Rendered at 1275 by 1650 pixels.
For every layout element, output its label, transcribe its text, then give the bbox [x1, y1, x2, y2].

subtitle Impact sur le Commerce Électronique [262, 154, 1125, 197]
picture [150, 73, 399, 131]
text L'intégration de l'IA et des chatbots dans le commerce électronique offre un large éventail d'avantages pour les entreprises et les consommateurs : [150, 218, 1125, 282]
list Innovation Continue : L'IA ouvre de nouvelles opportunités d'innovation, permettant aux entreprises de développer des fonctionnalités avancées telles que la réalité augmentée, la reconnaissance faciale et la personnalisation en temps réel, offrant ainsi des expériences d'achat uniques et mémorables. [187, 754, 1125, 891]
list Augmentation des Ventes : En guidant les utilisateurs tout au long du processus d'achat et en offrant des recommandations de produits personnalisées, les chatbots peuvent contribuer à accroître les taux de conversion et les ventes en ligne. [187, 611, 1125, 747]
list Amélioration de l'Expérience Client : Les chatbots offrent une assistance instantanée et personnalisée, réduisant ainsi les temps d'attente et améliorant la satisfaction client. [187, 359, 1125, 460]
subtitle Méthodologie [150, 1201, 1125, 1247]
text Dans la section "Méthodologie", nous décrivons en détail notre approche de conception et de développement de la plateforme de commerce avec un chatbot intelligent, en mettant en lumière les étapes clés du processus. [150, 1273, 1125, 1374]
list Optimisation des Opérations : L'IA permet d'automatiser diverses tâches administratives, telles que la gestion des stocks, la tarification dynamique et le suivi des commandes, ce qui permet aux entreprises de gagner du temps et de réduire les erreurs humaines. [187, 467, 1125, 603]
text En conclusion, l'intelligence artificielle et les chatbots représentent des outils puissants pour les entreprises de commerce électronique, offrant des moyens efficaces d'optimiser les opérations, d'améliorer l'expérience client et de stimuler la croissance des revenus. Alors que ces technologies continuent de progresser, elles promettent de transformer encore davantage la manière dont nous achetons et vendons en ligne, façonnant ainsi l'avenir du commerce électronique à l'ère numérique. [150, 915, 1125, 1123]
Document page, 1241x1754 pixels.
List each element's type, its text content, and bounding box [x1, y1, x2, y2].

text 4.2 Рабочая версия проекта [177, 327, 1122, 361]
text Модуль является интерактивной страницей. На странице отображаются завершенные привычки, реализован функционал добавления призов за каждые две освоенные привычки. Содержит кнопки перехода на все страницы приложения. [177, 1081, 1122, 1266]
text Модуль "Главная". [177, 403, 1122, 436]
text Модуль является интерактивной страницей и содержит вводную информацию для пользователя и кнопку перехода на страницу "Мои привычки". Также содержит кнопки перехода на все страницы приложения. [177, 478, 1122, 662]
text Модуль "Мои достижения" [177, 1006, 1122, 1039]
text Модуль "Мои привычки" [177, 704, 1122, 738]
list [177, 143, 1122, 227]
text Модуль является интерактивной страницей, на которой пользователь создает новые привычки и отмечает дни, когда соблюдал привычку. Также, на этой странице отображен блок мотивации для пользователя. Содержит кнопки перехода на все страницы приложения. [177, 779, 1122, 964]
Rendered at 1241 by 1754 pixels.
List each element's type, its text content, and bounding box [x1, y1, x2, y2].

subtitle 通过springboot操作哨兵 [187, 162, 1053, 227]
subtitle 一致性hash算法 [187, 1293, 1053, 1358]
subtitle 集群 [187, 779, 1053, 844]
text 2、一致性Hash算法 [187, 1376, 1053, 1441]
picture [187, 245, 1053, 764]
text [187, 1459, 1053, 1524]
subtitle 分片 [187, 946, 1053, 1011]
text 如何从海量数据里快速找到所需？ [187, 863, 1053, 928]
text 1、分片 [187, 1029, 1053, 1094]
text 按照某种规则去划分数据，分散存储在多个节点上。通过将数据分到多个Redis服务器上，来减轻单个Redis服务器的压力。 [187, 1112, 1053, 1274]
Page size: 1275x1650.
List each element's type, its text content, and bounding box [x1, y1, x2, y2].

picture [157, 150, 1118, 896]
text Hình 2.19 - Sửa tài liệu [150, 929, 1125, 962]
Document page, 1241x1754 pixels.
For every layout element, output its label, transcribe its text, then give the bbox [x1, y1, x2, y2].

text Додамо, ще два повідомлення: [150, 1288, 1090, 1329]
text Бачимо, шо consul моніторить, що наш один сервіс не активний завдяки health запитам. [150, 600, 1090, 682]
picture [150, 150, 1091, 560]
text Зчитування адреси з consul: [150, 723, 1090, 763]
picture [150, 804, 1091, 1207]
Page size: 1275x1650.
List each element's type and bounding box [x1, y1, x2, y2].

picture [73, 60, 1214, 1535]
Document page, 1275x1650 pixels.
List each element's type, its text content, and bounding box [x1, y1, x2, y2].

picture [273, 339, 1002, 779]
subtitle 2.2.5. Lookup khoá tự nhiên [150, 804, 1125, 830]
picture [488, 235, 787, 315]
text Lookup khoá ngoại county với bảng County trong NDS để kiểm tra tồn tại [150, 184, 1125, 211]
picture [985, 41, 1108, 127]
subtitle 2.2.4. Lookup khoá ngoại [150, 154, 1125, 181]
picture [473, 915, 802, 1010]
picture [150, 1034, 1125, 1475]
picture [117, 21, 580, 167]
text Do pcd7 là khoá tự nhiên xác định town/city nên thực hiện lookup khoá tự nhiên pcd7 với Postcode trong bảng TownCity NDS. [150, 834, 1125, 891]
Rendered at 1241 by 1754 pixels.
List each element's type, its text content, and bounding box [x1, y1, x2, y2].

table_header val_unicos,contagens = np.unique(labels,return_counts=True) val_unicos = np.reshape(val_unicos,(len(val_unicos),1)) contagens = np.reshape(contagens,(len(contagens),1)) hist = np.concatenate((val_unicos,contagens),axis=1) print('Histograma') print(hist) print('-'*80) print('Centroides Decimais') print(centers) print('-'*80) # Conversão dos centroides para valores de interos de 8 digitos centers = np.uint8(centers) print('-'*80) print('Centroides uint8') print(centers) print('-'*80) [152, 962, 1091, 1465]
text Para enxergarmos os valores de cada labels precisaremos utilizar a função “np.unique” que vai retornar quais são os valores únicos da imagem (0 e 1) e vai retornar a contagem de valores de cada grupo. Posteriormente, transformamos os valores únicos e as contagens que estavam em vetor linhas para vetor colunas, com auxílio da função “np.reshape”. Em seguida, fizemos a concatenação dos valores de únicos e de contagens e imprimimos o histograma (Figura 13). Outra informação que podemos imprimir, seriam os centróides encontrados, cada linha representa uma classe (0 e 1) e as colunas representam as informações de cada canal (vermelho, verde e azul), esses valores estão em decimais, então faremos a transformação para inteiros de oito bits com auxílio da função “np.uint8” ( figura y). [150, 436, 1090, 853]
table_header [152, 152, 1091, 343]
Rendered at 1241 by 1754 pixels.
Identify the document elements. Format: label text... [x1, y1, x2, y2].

Exercise brief: Given the listing above, print all of it word for word.

Task solution:
Rendered at 1275 by 1650 pixels.
For every layout element, output its label, transcribe its text, then give the bbox [x1, y1, x2, y2].

subtitle Impact sur le Commerce Électronique [262, 154, 1125, 197]
picture [150, 73, 399, 131]
text L'intégration de l'IA et des chatbots dans le commerce électronique offre un large éventail d'avantages pour les entreprises et les consommateurs : [150, 218, 1125, 282]
list Innovation Continue : L'IA ouvre de nouvelles opportunités d'innovation, permettant aux entreprises de développer des fonctionnalités avancées telles que la réalité augmentée, la reconnaissance faciale et la personnalisation en temps réel, offrant ainsi des expériences d'achat uniques et mémorables. [187, 754, 1125, 891]
list Augmentation des Ventes : En guidant les utilisateurs tout au long du processus d'achat et en offrant des recommandations de produits personnalisées, les chatbots peuvent contribuer à accroître les taux de conversion et les ventes en ligne. [187, 611, 1125, 747]
list Amélioration de l'Expérience Client : Les chatbots offrent une assistance instantanée et personnalisée, réduisant ainsi les temps d'attente et améliorant la satisfaction client. [187, 359, 1125, 460]
subtitle Méthodologie [150, 1201, 1125, 1247]
text Dans la section "Méthodologie", nous décrivons en détail notre approche de conception et de développement de la plateforme de commerce avec un chatbot intelligent, en mettant en lumière les étapes clés du processus. [150, 1273, 1125, 1374]
list Optimisation des Opérations : L'IA permet d'automatiser diverses tâches administratives, telles que la gestion des stocks, la tarification dynamique et le suivi des commandes, ce qui permet aux entreprises de gagner du temps et de réduire les erreurs humaines. [187, 467, 1125, 603]
text En conclusion, l'intelligence artificielle et les chatbots représentent des outils puissants pour les entreprises de commerce électronique, offrant des moyens efficaces d'optimiser les opérations, d'améliorer l'expérience client et de stimuler la croissance des revenus. Alors que ces technologies continuent de progresser, elles promettent de transformer encore davantage la manière dont nous achetons et vendons en ligne, façonnant ainsi l'avenir du commerce électronique à l'ère numérique. [150, 915, 1125, 1123]
Document page, 1241x1754 pixels.
List each element's type, its text content, and bounding box [x1, y1, x2, y2].

text 4.2 Рабочая версия проекта [177, 327, 1122, 361]
text Модуль является интерактивной страницей. На странице отображаются завершенные привычки, реализован функционал добавления призов за каждые две освоенные привычки. Содержит кнопки перехода на все страницы приложения. [177, 1081, 1122, 1266]
text Модуль "Главная". [177, 403, 1122, 436]
text Модуль является интерактивной страницей и содержит вводную информацию для пользователя и кнопку перехода на страницу "Мои привычки". Также содержит кнопки перехода на все страницы приложения. [177, 478, 1122, 662]
text Модуль "Мои достижения" [177, 1006, 1122, 1039]
text Модуль "Мои привычки" [177, 704, 1122, 738]
list [177, 143, 1122, 227]
text Модуль является интерактивной страницей, на которой пользователь создает новые привычки и отмечает дни, когда соблюдал привычку. Также, на этой странице отображен блок мотивации для пользователя. Содержит кнопки перехода на все страницы приложения. [177, 779, 1122, 964]
Rendered at 1241 by 1754 pixels.
List each element's type, its text content, and bounding box [x1, y1, x2, y2].

subtitle 通过springboot操作哨兵 [187, 162, 1053, 227]
subtitle 一致性hash算法 [187, 1293, 1053, 1358]
subtitle 集群 [187, 779, 1053, 844]
text 2、一致性Hash算法 [187, 1376, 1053, 1441]
picture [187, 245, 1053, 764]
text [187, 1459, 1053, 1524]
subtitle 分片 [187, 946, 1053, 1011]
text 如何从海量数据里快速找到所需？ [187, 863, 1053, 928]
text 1、分片 [187, 1029, 1053, 1094]
text 按照某种规则去划分数据，分散存储在多个节点上。通过将数据分到多个Redis服务器上，来减轻单个Redis服务器的压力。 [187, 1112, 1053, 1274]
Page size: 1275x1650.
List each element's type, its text content, and bounding box [x1, y1, x2, y2].

picture [157, 150, 1118, 896]
text Hình 2.19 - Sửa tài liệu [150, 929, 1125, 962]
Document page, 1241x1754 pixels.
For every layout element, output its label, transcribe its text, then give the bbox [x1, y1, x2, y2].

text Додамо, ще два повідомлення: [150, 1288, 1090, 1329]
text Бачимо, шо consul моніторить, що наш один сервіс не активний завдяки health запитам. [150, 600, 1090, 682]
picture [150, 150, 1091, 560]
text Зчитування адреси з consul: [150, 723, 1090, 763]
picture [150, 804, 1091, 1207]
Page size: 1275x1650.
List each element's type and bounding box [x1, y1, x2, y2].

picture [73, 60, 1214, 1535]
Document page, 1275x1650 pixels.
List each element's type, its text content, and bounding box [x1, y1, x2, y2].

picture [273, 339, 1002, 779]
subtitle 2.2.5. Lookup khoá tự nhiên [150, 804, 1125, 830]
picture [488, 235, 787, 315]
text Lookup khoá ngoại county với bảng County trong NDS để kiểm tra tồn tại [150, 184, 1125, 211]
picture [985, 41, 1108, 127]
subtitle 2.2.4. Lookup khoá ngoại [150, 154, 1125, 181]
picture [473, 915, 802, 1010]
picture [150, 1034, 1125, 1475]
picture [117, 21, 580, 167]
text Do pcd7 là khoá tự nhiên xác định town/city nên thực hiện lookup khoá tự nhiên pcd7 với Postcode trong bảng TownCity NDS. [150, 834, 1125, 891]
Rendered at 1241 by 1754 pixels.
List each element's type, its text content, and bounding box [x1, y1, x2, y2].

table_header val_unicos,contagens = np.unique(labels,return_counts=True) val_unicos = np.reshape(val_unicos,(len(val_unicos),1)) contagens = np.reshape(contagens,(len(contagens),1)) hist = np.concatenate((val_unicos,contagens),axis=1) print('Histograma') print(hist) print('-'*80) print('Centroides Decimais') print(centers) print('-'*80) # Conversão dos centroides para valores de interos de 8 digitos centers = np.uint8(centers) print('-'*80) print('Centroides uint8') print(centers) print('-'*80) [152, 962, 1091, 1465]
text Para enxergarmos os valores de cada labels precisaremos utilizar a função “np.unique” que vai retornar quais são os valores únicos da imagem (0 e 1) e vai retornar a contagem de valores de cada grupo. Posteriormente, transformamos os valores únicos e as contagens que estavam em vetor linhas para vetor colunas, com auxílio da função “np.reshape”. Em seguida, fizemos a concatenação dos valores de únicos e de contagens e imprimimos o histograma (Figura 13). Outra informação que podemos imprimir, seriam os centróides encontrados, cada linha representa uma classe (0 e 1) e as colunas representam as informações de cada canal (vermelho, verde e azul), esses valores estão em decimais, então faremos a transformação para inteiros de oito bits com auxílio da função “np.uint8” ( figura y). [150, 436, 1090, 853]
table_header [152, 152, 1091, 343]
Rendered at 1241 by 1754 pixels.
Identify the document elements. Format: label text... [x1, y1, x2, y2].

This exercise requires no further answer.